Hi everyone,
On 13/01/2021 06:07, David Wright wrote:
On Tue 12 Jan 2021 at 09:30:05 (-0500), Trevor Bača wrote:
Hi Werner, Aaron and David (again),
I’m the OP, and I realize that I failed to provide the context of my
workflow. I’ll try to do that now, to help make better use of all your time!
My workflow has to do with maintaining the docs for Abjad. (Abjad is a
Python package for generating LilyPond files programmatically.) I’ve used
Lily for years to produce (PDF output of) my own scores, which never
involved cropping. More recently, documentation of examples on the Abjad
website has necessitated cropping. Here’s an example of a minuet-generating
game from the 18th-century, sometimes attributed to Mozart:
https://abjad.github.io/literature_examples/mozart.html
That page contains three examples created by LilyPond:
1.
a two-measure (single-system) toy example (near the top of the page);
2.
a 17-measure minuet (near the bottom of the page); and
3.
the same 17-measure minuet with a few more overrides (at the very bottom
of the page).
You can right away the quality of Lily’s SVG output for these examples is
fantastic. Lily’s SVG images have added a new level of professionalism to
my docs.
But you can also see the multisystem examples (#2 and #3) look kinda crazy
because of the “system-packing” trait carried by the current implementation
of -dcrop:
[image: screen-shot-example-2.png]
There’s just not enough whitespace between systems. And it would be so
lovely to bring the whole thing up to the beautiful standards that are now
possible with the sharpness of the SVG output. (And the bass clef hasn’t
been attached yet in that example! ;)
In the upcoming release of Abjad’s docs, my workaround has been to add
transparent markup “struts” above notes in the top system, sprinkling
something like …
- \tweak staff-padding #10
- \tweak transparent ##t
^ \markup A
… at strategic places.
A workaround that wouldn't involve changing the source code for every
multiline score would be to remove "-dcrop" from the flags list in
sphinx.py, and instead use Python's subprocess module to crop the
image with Niols's method (inkscape), shown half-a-dozen posts upthread.

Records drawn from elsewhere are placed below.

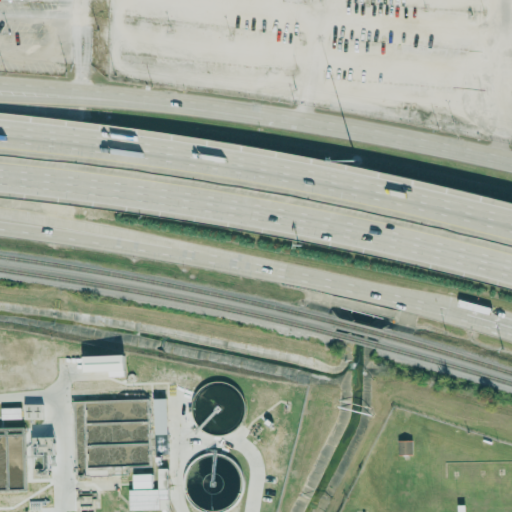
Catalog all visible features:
road: (82, 14)
road: (82, 29)
parking lot: (38, 38)
road: (80, 81)
road: (257, 117)
road: (258, 173)
road: (257, 218)
road: (70, 229)
road: (70, 232)
road: (304, 275)
railway: (169, 285)
railway: (168, 298)
road: (489, 323)
railway: (360, 327)
railway: (359, 339)
railway: (447, 351)
building: (105, 363)
railway: (447, 363)
building: (33, 411)
building: (11, 413)
building: (160, 415)
road: (57, 425)
wastewater plant: (130, 428)
building: (405, 446)
building: (42, 456)
building: (151, 495)
building: (2, 507)
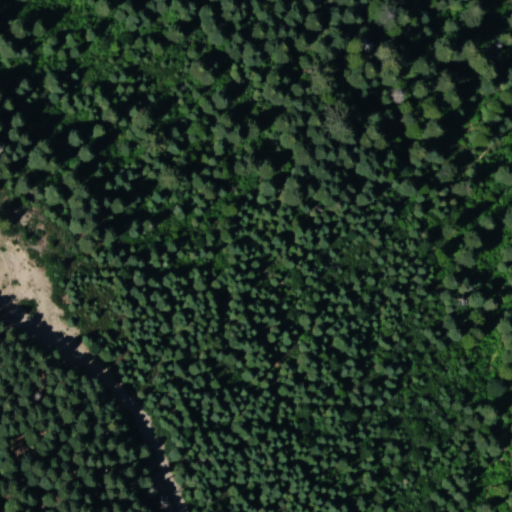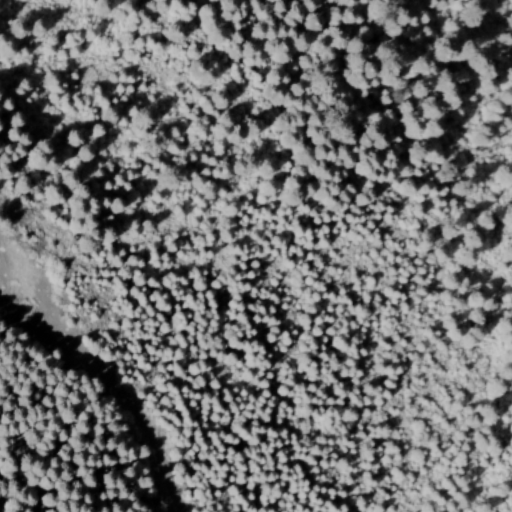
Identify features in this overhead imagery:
road: (119, 383)
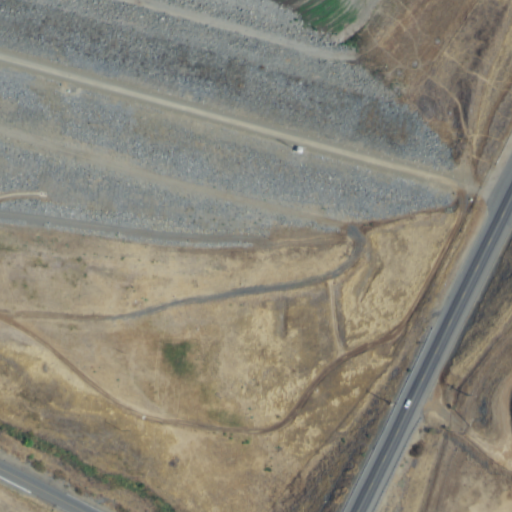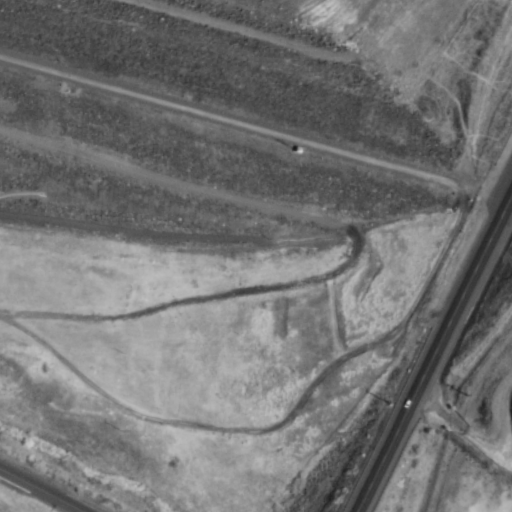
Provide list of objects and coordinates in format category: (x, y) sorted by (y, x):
road: (256, 124)
dam: (215, 147)
road: (434, 354)
park: (100, 421)
crop: (41, 473)
road: (37, 490)
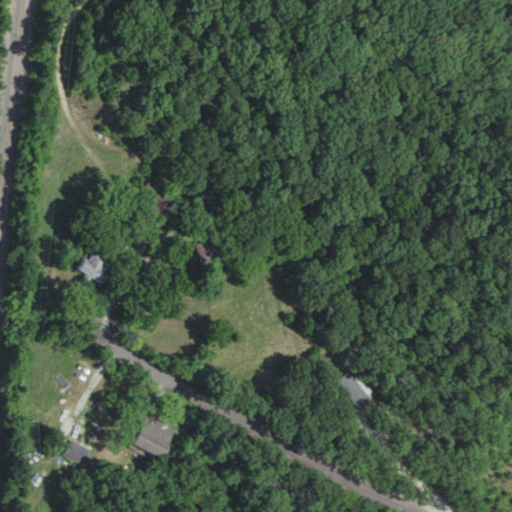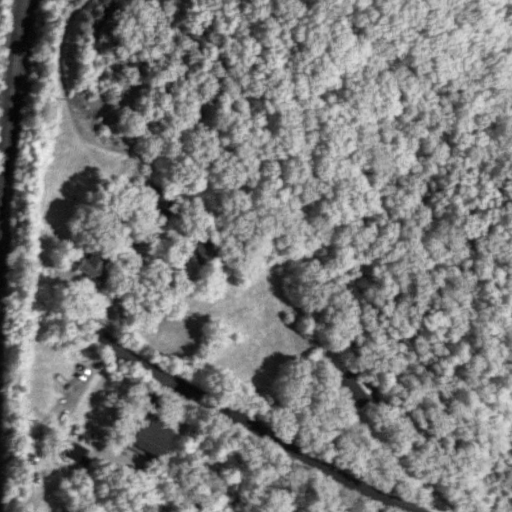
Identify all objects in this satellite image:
railway: (11, 102)
building: (153, 198)
building: (209, 256)
building: (87, 267)
building: (349, 387)
road: (266, 433)
building: (148, 436)
building: (72, 451)
road: (399, 468)
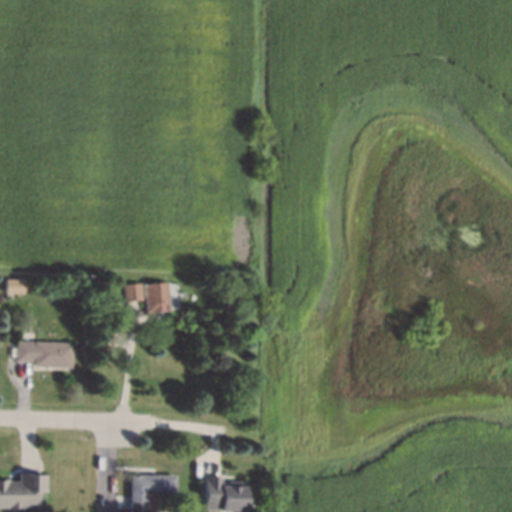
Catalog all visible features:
building: (9, 284)
building: (12, 285)
building: (126, 289)
building: (131, 291)
building: (151, 294)
building: (155, 296)
building: (36, 351)
building: (43, 353)
road: (126, 366)
road: (105, 418)
building: (18, 486)
building: (142, 488)
building: (23, 491)
building: (148, 491)
building: (218, 491)
building: (222, 494)
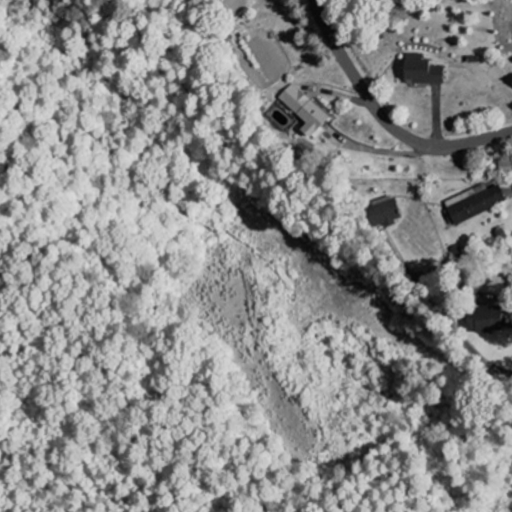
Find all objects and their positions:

The result would look like cartoon D in my earlier post (with
tagline=##f.) (My own workflow is PDF-based, and pdfcrop is the
utility I use to achieve the same result as what you want.)

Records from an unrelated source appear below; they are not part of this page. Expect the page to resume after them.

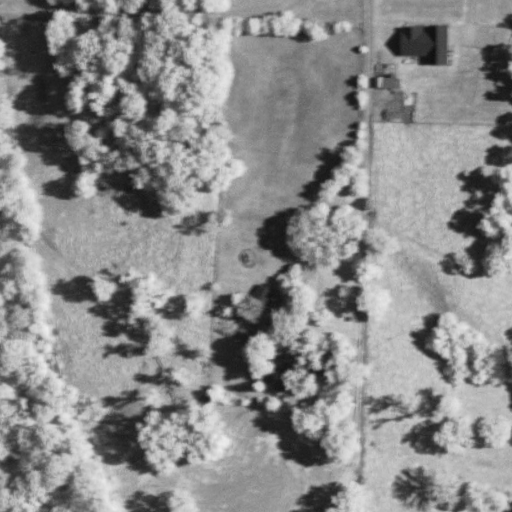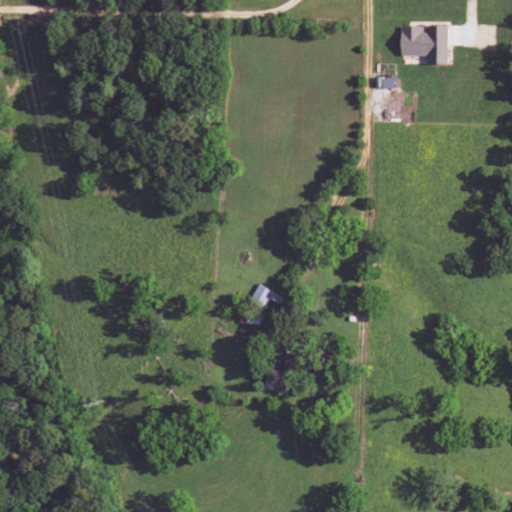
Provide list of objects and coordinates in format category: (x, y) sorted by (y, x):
road: (153, 17)
building: (426, 43)
road: (360, 152)
building: (267, 297)
building: (291, 371)
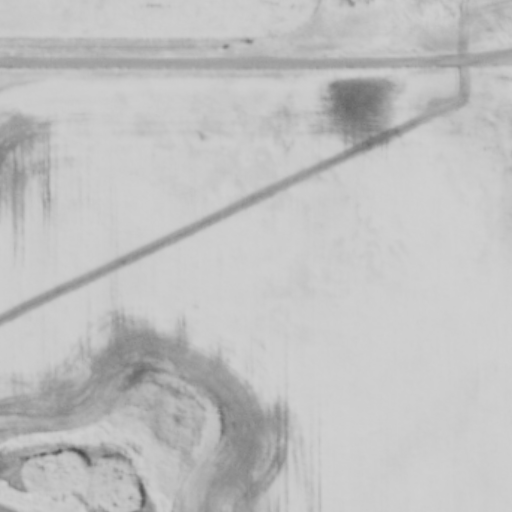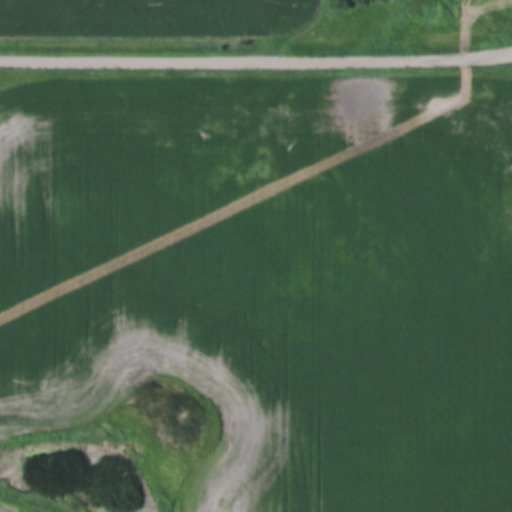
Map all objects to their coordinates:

This is exactly my workflow. Except I am doing OCaml and not python. I
am serving web pages containing previsualisations of tunes and I use
LilyPond to generate these previsualisations (I also use LilyPond to
generate the "end product": books of dozens of tunes under the form of a
downloadable PDF file.) Because my target is the web, I went for a
SVG-based workflow.
I looked into the -dcrop option back in the day and found myself in the
same situation as Trevor. That is when I looked for alternatives and
settled up with Inkscape to post-process the SVG generated by LilyPond.
It works nicely and has been working smoothly for years now (except when
I update to Inkscape 1.0 and had to update my command line arguments).

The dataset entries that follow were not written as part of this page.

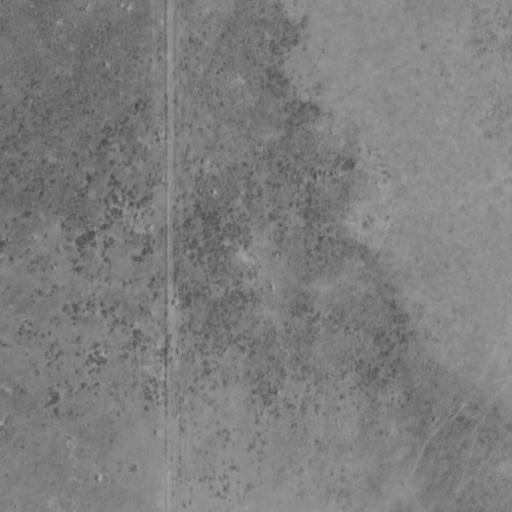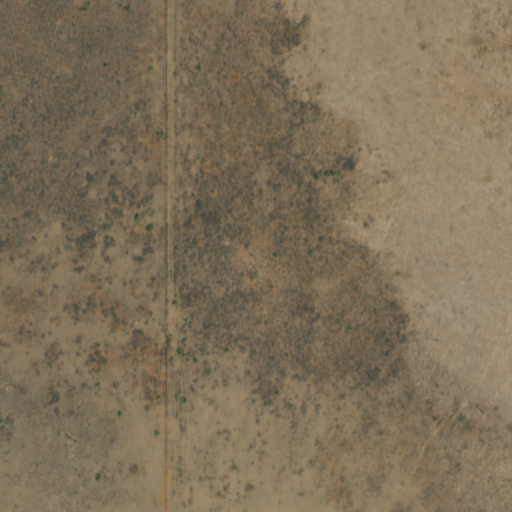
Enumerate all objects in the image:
road: (182, 256)
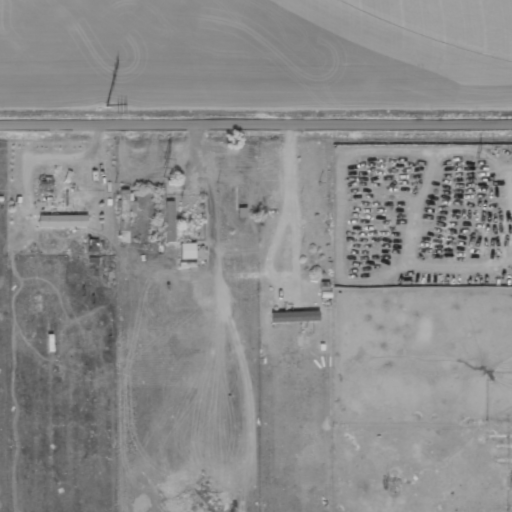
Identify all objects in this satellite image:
crop: (442, 19)
power tower: (110, 104)
road: (255, 120)
power tower: (473, 161)
power tower: (164, 166)
building: (128, 201)
building: (64, 220)
building: (171, 222)
building: (189, 250)
building: (296, 316)
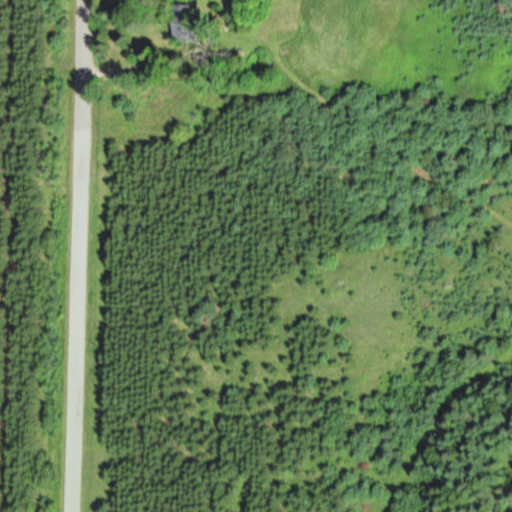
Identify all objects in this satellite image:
road: (76, 256)
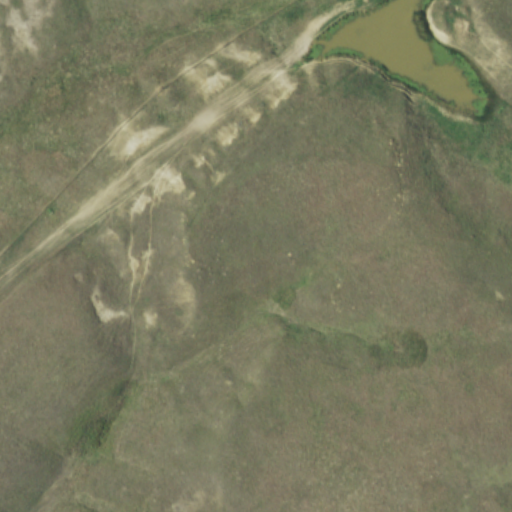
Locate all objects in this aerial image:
road: (169, 151)
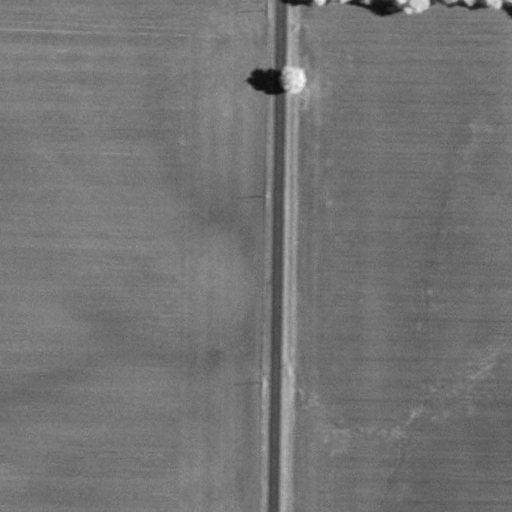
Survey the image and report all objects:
road: (273, 256)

It is however still a bit of a shame to be doing it that way. I don't
necessarily like adding too many dependencies to my projects, and
Inkscape is a fairly big one (it is also fairly mainstream and therefore
easily present or installable on people's machines and that is why I
chose it). Moreover, since I have a pretty slow machine, this adds a
considerable amount of processing time per tune. A typical tune will
spend 13 seconds in LilyPond and then 9 extra seconds in Inkscape for
the cropping only! I could probably mitigate that by using or writing a
tool that only does the cropping of SVG, of course.
Finally, I am a bit puzzled by this -dcrop option and its removal of
inter-system space. Depending on the initial use case, this can be
intended or not. I suppose -dcrop could be made to only crop (and not
remove other kinds of spacing) or could be kept as is. In any case, this
might deserve some more words in the documentation.